§ **COMPITI DA SVOLGERE**:
• 1. Trascrivi dal testo sulle impronte il brano che comincia con "Alcune di queste" e finisce con "siamo resi responsabili?".
• 2. Riscrivi sotto forma di elenco puntato il paragrafo del testo sulle impronte che inizia con "Gran parte della storia di queste tracce", mantenendone i fatti principali.

§ **SEZIONE DI TESTO**:
┌──
IMPRONTA

«Nella scienza dell’investigazione non c’è nessun ramo tanto importante e tanto negletto quanto l’arte di individuare le orme», ammoniva Sherlock Holmes in Uno studio in rosso. Orme, tracce, impronte, marker sono infatti testimonianze fisiche della presenza di un agente, di un produttore, di un colpevole. Tracce intenzionali o prodotti casuali di un’attività non necessariamente finalizzata a lasciare quel segno. In tutti i casi, preziose evidenze dei comportamenti dell’autore, oltre che della sua mera presenza fisica, in un preciso momento e in un dato luogo. E così, da lungo tempo, l’investigatore delle tracce, l’icnologo, legge nelle impronte le trame che connettono i processi agli eventi. Ricostruisce dinamiche, individua gli agenti, delinea gli effetti.
Alcune di queste tracce sono massi affioranti nel fiume della vita. Approdi oggettivi, materici, della presenza umana che possono essere usati come punti di rèpere per raccontare la storia umana nel fluire del cambiamento evolutivo. Cosa raccontano le nostre tracce? Dove eravamo? Come eravamo? E di cosa ci siamo resi responsabili?
Seguendo il monito di Holmes, propongo una rapida investigazione sul ‘caso’ Antropocene, l’epoca della traccia umana impressa sul pianeta Terra, a partire dagli indizi di tre impronte epocali.

Laetoli, Tanzania

Sotto una coperta di sedimenti e tessuti tecnologici in questo sito della Ngorongoro Conservation Area sono custodite le più antiche orme di ominidi conosciute. Nel 1976, i membri della squadra guidata dalla paleontologa Mary Leakey, che nelle vicinanze avevano rinvenuto le ossa di ‘Lucy’ e di molti altri Australopithecus afarensis, si imbatterono in orme fossili di animali impresse su uno strato di cenere vulcanica; due anni dopo il paleoantropologo Paul Abell individuò nello stesso luogo una serie di 70 orme che ricordavano quelle di un uomo. Fino a quel momento le orme più antiche riferibili ad antenati umani contavano poche decine di migliaia di anni. Queste impronte erano state impresse da individui che camminavano in posizione eretta molto tempo prima: lo strato di cenere risaliva infatti a 3,7 milioni di anni fa.
Gran parte della storia di queste tracce è legata a un’eruzione del vulcano Sadiman e alla pioggia successiva che inumidì la cenere appena depositata. Su di essa avanzarono tre ominidi. Le dimensioni delle orme parlano di un maschio alto circa un metro e mezzo e di un secondo individuo, più piccolo, che camminava posando i piedi dentro le orme del primo; al loro fianco saltellava un terzo individuo, più giovane. Il paleoantropologo Ian Tattersall dichiarò che in quel momento si era presentato il ‘primo fossile di un comportamento umano’.
Le orme di Laetoli sono profondamente diverse da quelle degli scimpanzé. Gli autori erano bipedi e avevano gli alluci allineati all’asse del piede, arcuato e rigido: caratteristiche, queste, squisitamente umane (le scimmie antropomorfe possiedono invece alluci divergenti e piedi flessibili, strumenti preziosi per arrampicarsi sugli alberi e afferrare oggetti).
└──
Voci di dati salvate
┌──
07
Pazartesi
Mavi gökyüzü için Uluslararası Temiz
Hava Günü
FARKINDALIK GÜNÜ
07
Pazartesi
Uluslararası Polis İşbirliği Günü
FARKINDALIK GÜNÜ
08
└──
§ **ELENCO DELLE SOLUZIONI**:
• 1.
Alcune di queste tracce sono massi affioranti nel fiume della vita. Approdi oggettivi, materici, della presenza umana che possono essere usati come punti di rèpere per raccontare la storia umana nel fluire del cambiamento evolutivo. Cosa raccontano le nostre tracce? Dove eravamo? Come eravamo? E di cosa ci siamo resi responsabili?

• 2.
- Gran parte della storia di queste tracce dipende da un'eruzione del vulcano Sadiman e dalla pioggia che poi inumidì la cenere appena depositata.
- Sulla cenere camminarono tre ominidi.
- Il primo era un maschio alto circa un metro e mezzo, come indicano le dimensioni delle orme.
- Il secondo, più piccolo, posava i piedi dentro le orme del primo.
- Il terzo, più giovane, saltellava al loro fianco.
- Il paleoantropologo Ian Tattersall definì quel momento il "primo fossile di un comportamento umano".